- Tekst ćwiczenia:
+ + + + +

Polityka, to zmiana władzy w kraju. Jesienne wybory 2007 roku wygrywa Platforma Obywatelska i wspólnie z Polskim Stronnictwem Ludowym tworzy koalicję. Rząd premiera z Gdańska Donalda Tuska nie prze już tak bardzo do budowy przeprawy pod Świną. W październiku 2010 roku, podczas godzinnej wizyty w Świnoujściu premier Donald Tusk stojąc na terenie budowy gazoportu oświadczył: „To jest zawsze przykre dla społeczności lokalnej, kiedy trzeba o kilka czy kilkanaście miesięcy przesunąć decyzję, ale uczciwie powiem, że w stanie, w jakim są dzisiaj finanse w Polsce, uniemożliwia nam to podjęcie decyzji”.

Politycy spierali się wówczas, czy za decyzją premiera stoi rzeczywiście ekonomia, czy powiedzenie o koszuli bliższej ciału. Rząd PO-PSL większą wagę przyłożył bowiem wówczas do budowy tunelu pod Martwą Wisłą w Gdańsku.

W interpelacji do ministra infrastruktury i rozwoju pytał o to ówczesny poseł PO Arkadiusz Litwiński. „Czy w dacie przyznawania środków na wsparcie realizacji przeprawy tunelowej pod Martwą Wisłą w Gdańsku stan zaawansowania przygotowań był analogiczny, jak w przypadku Świnoujścia, w szczególności czy gotowe było studium wykonalności i czy wydana była decyzja o środowiskowych uwarunkowaniach inwestycji?” - pytał w lipcu 2015 roku.

„Środki UE na realizację projektu zostały przyznane w ramach umowy o dofinansowanie podpisanej dnia 29 czerwca 2012 r. Beneficjent na etapie podpisywania umowy dysponował Studium Wykonalności (ze stycznia 2012 r.) oraz decyzją o środowiskowych uwarunkowaniach z 30 sierpnia 2010 r.” - brzmiała odpowiedź sekretarza stanu w ministerstwie infrastruktury Pawła Olszewskiego.

+ + + + +

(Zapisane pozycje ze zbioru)

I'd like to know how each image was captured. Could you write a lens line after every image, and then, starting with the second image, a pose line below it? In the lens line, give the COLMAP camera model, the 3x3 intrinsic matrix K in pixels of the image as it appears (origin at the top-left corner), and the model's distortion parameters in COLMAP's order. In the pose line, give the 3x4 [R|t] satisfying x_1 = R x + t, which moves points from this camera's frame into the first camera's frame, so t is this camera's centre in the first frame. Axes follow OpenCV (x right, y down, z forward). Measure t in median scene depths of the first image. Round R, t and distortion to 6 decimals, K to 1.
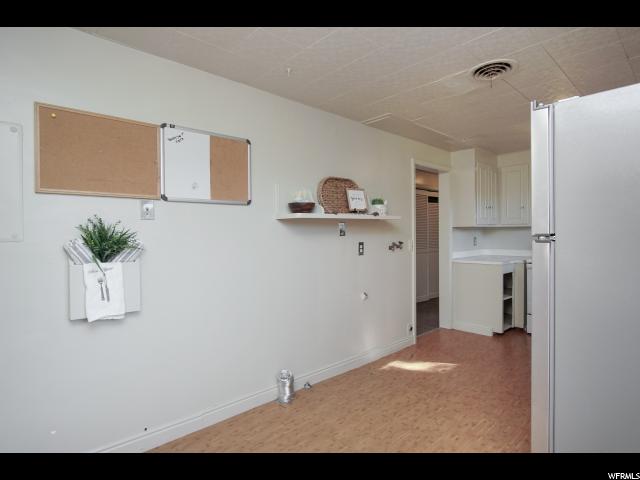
lens RADIAL K [[358.0, 0, 319.8], [0, 358.0, 234.0], [0, 0, 1]] dist [-0.000790, 0.000002]
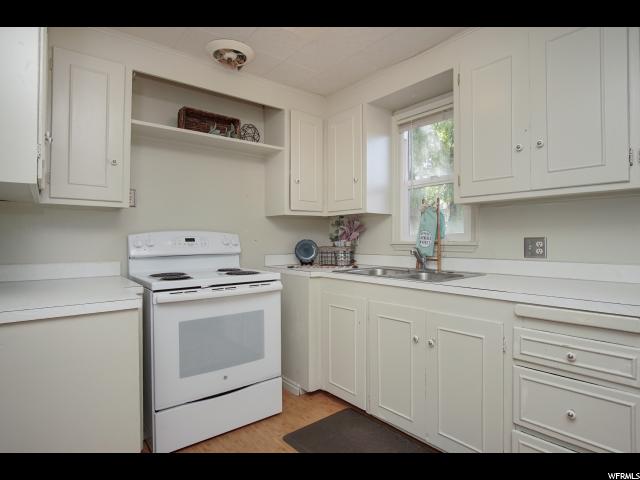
lens RADIAL K [[355.9, 0, 320.0], [0, 355.9, 240.0], [0, 0, 1]] dist [-0.030621, 0.000090]
pose [[0.052600, 0.010820, 0.998557, 0.182262], [0.010544, 0.999880, -0.011390, 0.029038], [-0.998560, 0.011128, 0.052479, 0.800274]]
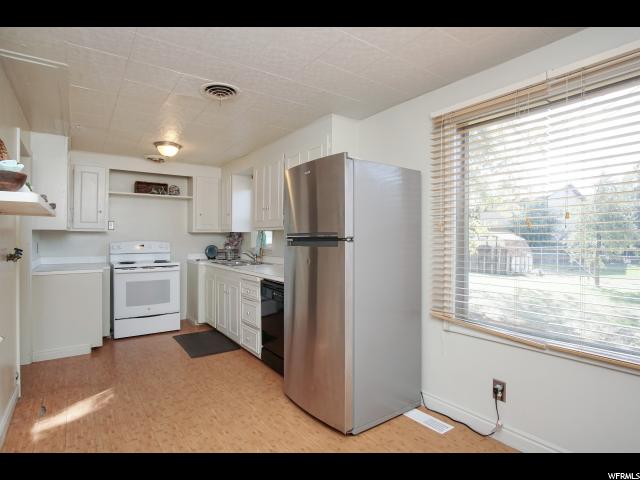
lens RADIAL K [[354.6, 0, 320.0], [0, 354.6, 240.0], [0, 0, 1]] dist [-0.005485, -0.000082]
pose [[0.117405, 0.005475, 0.993069, -0.332349], [-0.001858, 0.999984, -0.005294, 0.007429], [-0.993082, -0.001223, 0.117413, 0.327585]]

+ + + + +

- Polecenia ćwiczenia:
**1.** Proszę przepisać fragment tekstu o przeprawie pod Świną, zaczynając od słów „W interpelacji do” i dochodząc do słów „lipcu 2015 roku.”, zamieniając „lipcu” na „sierpniu”.
**2.** Proszę odpowiedzieć na podstawie tekstu o przeprawie pod Świną:
(a) Która partia wygrała jesienne wybory 2007 roku?
(b) W którym miesiącu i roku premier Donald Tusk złożył wizytę w Świnoujściu?
(c) Kiedy podpisano umowę o dofinansowanie, w ramach której przyznano środki UE na tunel pod Martwą Wisłą?
Dane stanowią materiał odrębny od tekstu.

- Rozwiązania zadań:
**1.**
W interpelacji do ministra infrastruktury i rozwoju pytał o to ówczesny poseł PO Arkadiusz Litwiński. „Czy w dacie przyznawania środków na wsparcie realizacji przeprawy tunelowej pod Martwą Wisłą w Gdańsku stan zaawansowania przygotowań był analogiczny, jak w przypadku Świnoujścia, w szczególności czy gotowe było studium wykonalności i czy wydana była decyzja o środowiskowych uwarunkowaniach inwestycji?” - pytał w sierpniu 2015 roku.

**2.**
(a) Platforma Obywatelska.
(b) W październiku 2010 roku.
(c) 29 czerwca 2012 r.